## [Textauszug]
◆ ◆ ◆ ◆ ◆ ◆ ◆
Seit geraumer Zeit zwingt die Digitalisierung Firmen und Organisationen, sich grundlegender als bisher zu verändern, sich zum Teil sogar regelrecht neu zu erfinden. Der Weg in die Cloud ist dabei in vielen Fällen das bevorzugte Mittel der Wahl - wenngleich diese Transformation wohl überlegt und vorbereitet sein muss. Die meisten Anwenderinnen und Anwender gehen dabei laut der aktuellen Studie "Cloud-Transformation 2024" des Custom Research Teams von CIO, CSO und Computerwoche in Zusammenarbeit mit T-Systems, plusserver, Fortinet und SPIRIT/21 inzwischen sehr strategisch vor.
So sehen knapp die Hälfte der Befragten in einer entsprechenden Cloud Governance ein entscheidendes Planungs- und Steuerungsinstrument, das allerdings auch ein Höchstmaß an Komplexität aufwirft. Gleichzeitig vertreten viele IT- und Business-Verantwortlichen die Ansicht, dass einem Wechsel in die Cloud nicht nur eine Kosten-Nutzen-Betrachtung zugrundeliegen, sondern dass vor allem die Perspektive sich bietender neuer Geschäftspotenziale im Vordergrund stehen sollte.
Cloud-Services sichern Innovationsfähigkeit
Mehr als ein Drittel der Studienteilnehmerinnen und Studienteilnehmer vertritt auch die These, dass der Einsatz von Cloud-Lösungen die Innovationsfähigkeit des eigenen Unternehmens sichert, und für knapp 32 Prozent von Ihnen ist die Cloud auch eine probate Technologie, um den ökologischen Fußabdruck der eigenen Firma zu reduzieren.
Aufschlussreich sind in diesem Kontext auch die Motive für die Vorgehensweise bei der Cloud-Transformation. So sehen zwei Drittel der Befragten in der Konsolidierung und Standardisierung ihrer Applikationslandschaft und Plattformen die Voraussetzung dafür, um überhaupt erfolgreich Workloads in die Cloud auslagern zu können. Für fast die Hälfte der Beschäftigten ist eine Bestandsaufnahme der eigenen IT-Infrastruktur sowie die Formulierung einer Cloud-Roadmap auch Anlass, die Zuständigkeiten und Verantwortungsbereich im Unternehmen neu zu definieren.
◆ ◆ ◆ ◆ ◆ ◆ ◆
## [Pflichtaufgaben]
a) Liste sämtliche Unternehmen auf, mit denen laut Textauszug die Studie „Cloud-Transformation 2024“ in Zusammenarbeit entstand.
b) Schreibe den Textauszug von „So sehen knapp“ bis hinunter zu „Vordergrund stehen sollte.“ neu und setze dabei „Studienteilnehmenden“ an die Stelle von „Befragten“.

## [Datensatzauszüge]
◆ ◆ ◆ ◆ ◆ ◆ ◆
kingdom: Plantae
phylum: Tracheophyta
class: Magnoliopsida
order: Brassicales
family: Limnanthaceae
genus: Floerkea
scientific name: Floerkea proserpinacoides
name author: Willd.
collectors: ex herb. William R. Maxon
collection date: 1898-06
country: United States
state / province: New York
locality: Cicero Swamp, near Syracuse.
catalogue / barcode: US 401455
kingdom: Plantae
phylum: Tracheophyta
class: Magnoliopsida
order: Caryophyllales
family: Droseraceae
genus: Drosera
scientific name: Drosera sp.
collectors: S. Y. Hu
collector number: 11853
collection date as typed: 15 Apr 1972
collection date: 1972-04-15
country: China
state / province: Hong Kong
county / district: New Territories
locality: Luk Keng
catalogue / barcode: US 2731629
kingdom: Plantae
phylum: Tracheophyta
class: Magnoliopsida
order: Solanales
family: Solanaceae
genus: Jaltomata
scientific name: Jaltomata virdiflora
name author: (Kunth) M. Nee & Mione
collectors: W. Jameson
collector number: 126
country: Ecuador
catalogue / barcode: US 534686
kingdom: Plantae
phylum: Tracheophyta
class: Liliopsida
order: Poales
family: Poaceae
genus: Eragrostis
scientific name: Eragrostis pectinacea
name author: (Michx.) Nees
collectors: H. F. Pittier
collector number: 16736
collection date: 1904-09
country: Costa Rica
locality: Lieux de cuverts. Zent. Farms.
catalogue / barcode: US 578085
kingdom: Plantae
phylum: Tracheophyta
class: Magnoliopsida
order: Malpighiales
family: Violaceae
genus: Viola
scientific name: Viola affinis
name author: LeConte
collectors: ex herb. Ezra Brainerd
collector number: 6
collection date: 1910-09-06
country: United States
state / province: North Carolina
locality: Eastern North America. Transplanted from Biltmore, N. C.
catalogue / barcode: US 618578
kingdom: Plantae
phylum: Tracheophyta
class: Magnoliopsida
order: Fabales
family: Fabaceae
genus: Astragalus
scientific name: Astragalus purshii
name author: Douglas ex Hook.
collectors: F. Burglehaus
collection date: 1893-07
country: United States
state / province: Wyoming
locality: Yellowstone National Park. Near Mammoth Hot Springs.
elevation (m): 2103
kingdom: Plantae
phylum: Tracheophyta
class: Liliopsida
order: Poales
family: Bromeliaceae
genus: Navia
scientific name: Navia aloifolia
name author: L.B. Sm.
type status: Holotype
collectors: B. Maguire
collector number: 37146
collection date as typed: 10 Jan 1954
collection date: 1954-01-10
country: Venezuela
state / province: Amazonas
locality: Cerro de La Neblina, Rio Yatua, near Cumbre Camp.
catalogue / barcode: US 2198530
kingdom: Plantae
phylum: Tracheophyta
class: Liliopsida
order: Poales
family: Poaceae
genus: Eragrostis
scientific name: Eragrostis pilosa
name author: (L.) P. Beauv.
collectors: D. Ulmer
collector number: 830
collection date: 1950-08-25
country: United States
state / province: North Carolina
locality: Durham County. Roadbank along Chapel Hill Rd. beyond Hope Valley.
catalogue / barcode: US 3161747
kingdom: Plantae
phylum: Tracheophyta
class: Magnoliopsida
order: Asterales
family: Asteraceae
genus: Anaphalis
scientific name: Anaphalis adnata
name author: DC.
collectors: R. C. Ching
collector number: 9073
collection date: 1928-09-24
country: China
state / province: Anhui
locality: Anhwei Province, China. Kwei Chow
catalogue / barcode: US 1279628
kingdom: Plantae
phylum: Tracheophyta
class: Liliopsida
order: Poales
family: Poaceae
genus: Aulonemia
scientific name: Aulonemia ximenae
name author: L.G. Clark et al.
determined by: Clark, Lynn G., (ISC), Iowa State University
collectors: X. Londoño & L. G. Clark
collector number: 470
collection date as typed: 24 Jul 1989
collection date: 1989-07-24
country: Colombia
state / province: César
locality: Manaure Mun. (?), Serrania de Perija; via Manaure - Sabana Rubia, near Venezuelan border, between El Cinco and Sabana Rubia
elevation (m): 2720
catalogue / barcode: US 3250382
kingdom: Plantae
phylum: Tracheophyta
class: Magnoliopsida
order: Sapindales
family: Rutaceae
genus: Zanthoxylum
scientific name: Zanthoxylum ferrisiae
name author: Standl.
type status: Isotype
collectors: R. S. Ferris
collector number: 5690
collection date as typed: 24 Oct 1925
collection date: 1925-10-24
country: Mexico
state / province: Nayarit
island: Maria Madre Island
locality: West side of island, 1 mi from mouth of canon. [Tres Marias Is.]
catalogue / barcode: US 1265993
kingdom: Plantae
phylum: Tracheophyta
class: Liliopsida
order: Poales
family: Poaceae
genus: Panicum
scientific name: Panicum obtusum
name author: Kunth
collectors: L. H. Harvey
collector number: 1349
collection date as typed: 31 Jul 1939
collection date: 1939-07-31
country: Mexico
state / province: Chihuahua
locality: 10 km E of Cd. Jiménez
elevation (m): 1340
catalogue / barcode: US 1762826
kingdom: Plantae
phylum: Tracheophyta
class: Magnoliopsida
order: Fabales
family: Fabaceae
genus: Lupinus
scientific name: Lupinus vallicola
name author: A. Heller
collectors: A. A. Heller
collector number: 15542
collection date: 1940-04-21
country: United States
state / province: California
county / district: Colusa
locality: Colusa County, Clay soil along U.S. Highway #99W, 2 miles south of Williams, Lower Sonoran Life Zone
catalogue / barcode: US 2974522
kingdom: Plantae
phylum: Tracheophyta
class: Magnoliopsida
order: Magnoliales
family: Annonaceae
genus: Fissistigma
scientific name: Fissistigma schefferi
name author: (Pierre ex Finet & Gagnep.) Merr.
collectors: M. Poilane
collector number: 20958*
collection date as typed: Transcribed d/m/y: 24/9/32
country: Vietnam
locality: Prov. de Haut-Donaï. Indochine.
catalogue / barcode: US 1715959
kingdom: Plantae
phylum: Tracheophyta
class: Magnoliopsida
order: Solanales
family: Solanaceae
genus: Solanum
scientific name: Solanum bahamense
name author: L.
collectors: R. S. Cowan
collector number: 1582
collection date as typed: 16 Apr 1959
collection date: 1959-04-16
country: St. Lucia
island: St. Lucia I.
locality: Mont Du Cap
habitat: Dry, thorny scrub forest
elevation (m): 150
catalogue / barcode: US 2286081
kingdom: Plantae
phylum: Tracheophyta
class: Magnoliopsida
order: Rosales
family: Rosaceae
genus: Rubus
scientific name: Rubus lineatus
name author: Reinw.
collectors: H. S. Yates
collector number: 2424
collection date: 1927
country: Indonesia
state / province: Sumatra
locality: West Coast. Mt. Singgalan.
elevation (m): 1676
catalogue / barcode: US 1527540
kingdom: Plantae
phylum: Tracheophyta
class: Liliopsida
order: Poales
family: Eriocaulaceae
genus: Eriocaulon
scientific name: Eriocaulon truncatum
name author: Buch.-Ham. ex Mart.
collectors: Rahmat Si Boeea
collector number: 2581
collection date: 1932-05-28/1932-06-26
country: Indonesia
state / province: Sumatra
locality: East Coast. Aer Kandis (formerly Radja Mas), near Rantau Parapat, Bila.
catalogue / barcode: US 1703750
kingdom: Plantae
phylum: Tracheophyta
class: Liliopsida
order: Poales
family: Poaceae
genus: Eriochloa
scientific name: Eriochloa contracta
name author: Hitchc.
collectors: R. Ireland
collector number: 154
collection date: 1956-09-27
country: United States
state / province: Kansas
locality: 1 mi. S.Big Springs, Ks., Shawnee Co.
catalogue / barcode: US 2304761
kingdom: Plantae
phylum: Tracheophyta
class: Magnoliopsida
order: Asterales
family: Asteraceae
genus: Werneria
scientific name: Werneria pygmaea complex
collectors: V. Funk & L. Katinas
◆ ◆ ◆ ◆ ◆ ◆ ◆
## [Lösungen zur Übung]
a) T-Systems, plusserver, Fortinet, SPIRIT/21

b)
So sehen knapp die Hälfte der Studienteilnehmenden in einer entsprechenden Cloud Governance ein entscheidendes Planungs- und Steuerungsinstrument, das allerdings auch ein Höchstmaß an Komplexität aufwirft. Gleichzeitig vertreten viele IT- und Business-Verantwortlichen die Ansicht, dass einem Wechsel in die Cloud nicht nur eine Kosten-Nutzen-Betrachtung zugrundeliegen, sondern dass vor allem die Perspektive sich bietender neuer Geschäftspotenziale im Vordergrund stehen sollte.